Mysore Dasara Celebrations

Mysore Dasara, Mysore Dusshera

Dasara is a big festival in India, which is celebrated with lot of zeal and enthusiasm by one and all. In North India Dasara is marked by burning of the effigies of Ravana, Kumbhakarna and Indrajeet. The most famous one being the effigies burnt at Ram Leela Maidan. Similarly in South India of all the celebrations of Dasara, the celebrations at Mysore in the state of Karnataka are famous. Many know it as Mysore Dasara. For all the ten days of Dasara the Mysore Palace is lit with lights and is a delightful sight to see.
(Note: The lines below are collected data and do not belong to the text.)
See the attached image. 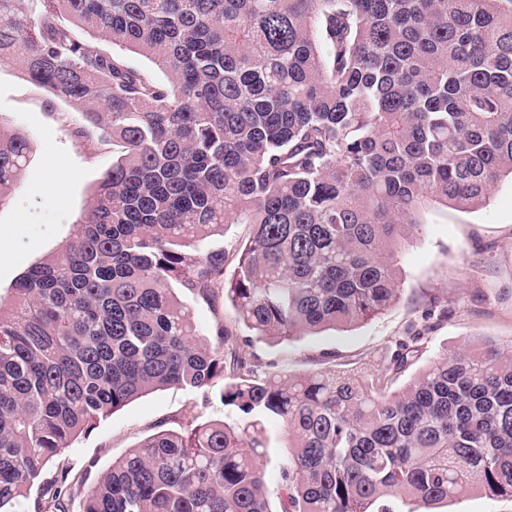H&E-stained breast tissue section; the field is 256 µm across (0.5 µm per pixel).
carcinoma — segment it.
Instances as JSON below:
<instances>
[{
    "label": "carcinoma",
    "instance_id": "cac0c4a2",
    "mask_svg": "<svg viewBox=\"0 0 512 512\" xmlns=\"http://www.w3.org/2000/svg\"><path fill=\"white\" fill-rule=\"evenodd\" d=\"M83 31L163 77L94 50ZM78 108L112 150L72 239L0 301V512H68L47 465L128 403L222 383L234 425L190 422L131 449L80 512H433L472 489L512 500V343L413 373L426 334L382 371L260 376L233 330L210 339L181 294L215 288L281 342L400 300L397 256L426 209H473L512 181V0H0V63ZM30 141L0 123V205ZM249 224L224 281L198 243ZM292 441L272 509L264 422Z\"/></svg>",
    "mask_w": 512,
    "mask_h": 512
}]
</instances>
Around one lakh bulbs are used to light the Mysore palace.
Mysore Dasara is a ten day long festival and the celebrations date back to 1610, when the Dasara celebrations were first started by Wodeyar King, Raja Wodeyar I. From then on it has become a tradition, which is even followed today.
The legacy of the royal family being a part of the Mysore Dasara is still being followed and the present generation of the royal family would take part in the festivities. Now the present heir is Srikantadatta Narasimharaja Wodeyar, who would take part as the king.
The Dasara festivities start with the royal couple performing special prayers to Goddess Chamundi, the presiding deity at Chamundi Hill. After the puja is performed a tradition of conducting the royal darbar(court) which was started by Krishnaraja Wodeyar III in 1805, is still followed. The royal darbar is conducted at the Mysore Palace were the relatives of the royal family, people specially invited, officals and the people of Mysore would attend.

Ayudha Puja on Maha Navami

On Maha Navami the ninth day of the Dasara Ayudha Puja is performed. As a part of the Ayudha Puja the royal sword is worshipped and a procession is taken out displaying the royal sword. The procession will include Elephants, horses, camels along with artists from different parts of country etc.
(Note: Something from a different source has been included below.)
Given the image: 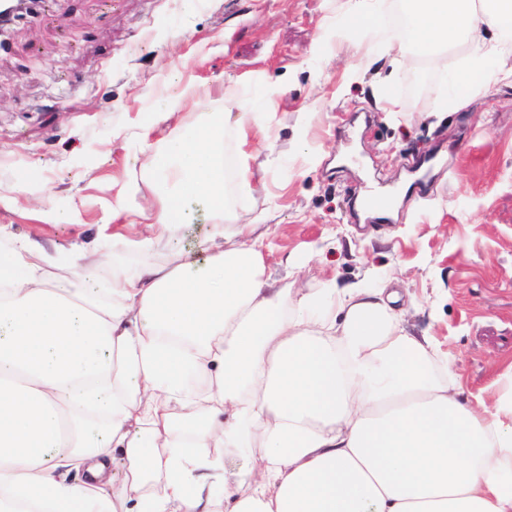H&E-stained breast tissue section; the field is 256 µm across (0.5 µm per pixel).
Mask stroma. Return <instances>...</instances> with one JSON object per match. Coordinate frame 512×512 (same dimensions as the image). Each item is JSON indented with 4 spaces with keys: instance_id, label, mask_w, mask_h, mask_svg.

Celebrations on Vijayadasami

There is another big procession, which will be taken out on Vijayadasami , the tenth day of Dasara. As per the tradition of Mysore Dasara, the King would visit the Bannimanatap which is popularly known as Panjina Kavayithu (torch-light parade).
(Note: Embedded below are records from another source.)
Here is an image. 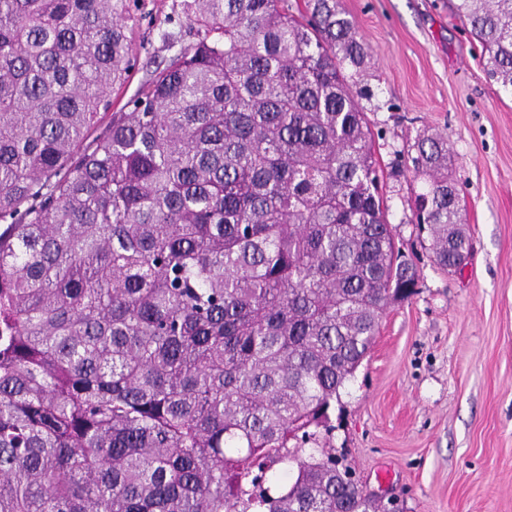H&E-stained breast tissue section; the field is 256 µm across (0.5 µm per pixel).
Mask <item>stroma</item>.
I'll return each mask as SVG.
<instances>
[{
    "label": "stroma",
    "mask_w": 512,
    "mask_h": 512,
    "mask_svg": "<svg viewBox=\"0 0 512 512\" xmlns=\"http://www.w3.org/2000/svg\"><path fill=\"white\" fill-rule=\"evenodd\" d=\"M367 44V116L395 241L420 271L386 311L341 394L334 444L366 491L405 512H512V95L487 80L480 47L448 0H342ZM122 106L157 65L194 40L183 0H138ZM447 134L472 243L460 271L433 262L412 222L421 185L409 137Z\"/></svg>",
    "instance_id": "stroma-1"
}]
</instances>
The idol of Goddess Chamundi, which was being worshiped for nine days starting from day one of Dasara, is taken out in a procession to Bannimantap in a Golden Howda mounted on a decorated Elephant. The idol on the Elephant is the main attraction of the procession. The procession would include music bands of different types, artists from various parts of the country, local artists, folklore, armed forces, royal family and special invitees and other dignitaries, Camels, Horses and decorated Elephants. The procession would end at the Bannimantap where special puja is performed to the Banni tree or the Sami tree. Kings would also pray to the Banni Tree before they leave for a battle and would pray for victory. It is believed that by worshipping the Banni tree one would be victorious.

The story behind worshipping Banni tree on Vijayadasami can be read at Legend of worshipping Semi tree.

Exhibition as a part of Mysore Dasara

Another major attraction during the celebrations of Mysore Dasara is the Grand Mysore Exhibition, which is held at the Exhibition ground present just opposite to the Mysore Palace. The Exhibition will consist of stalls, which sell clothes to latest appliances. There is also a game zone, which has games for both adult and children. The exhibition would attract a lot of people.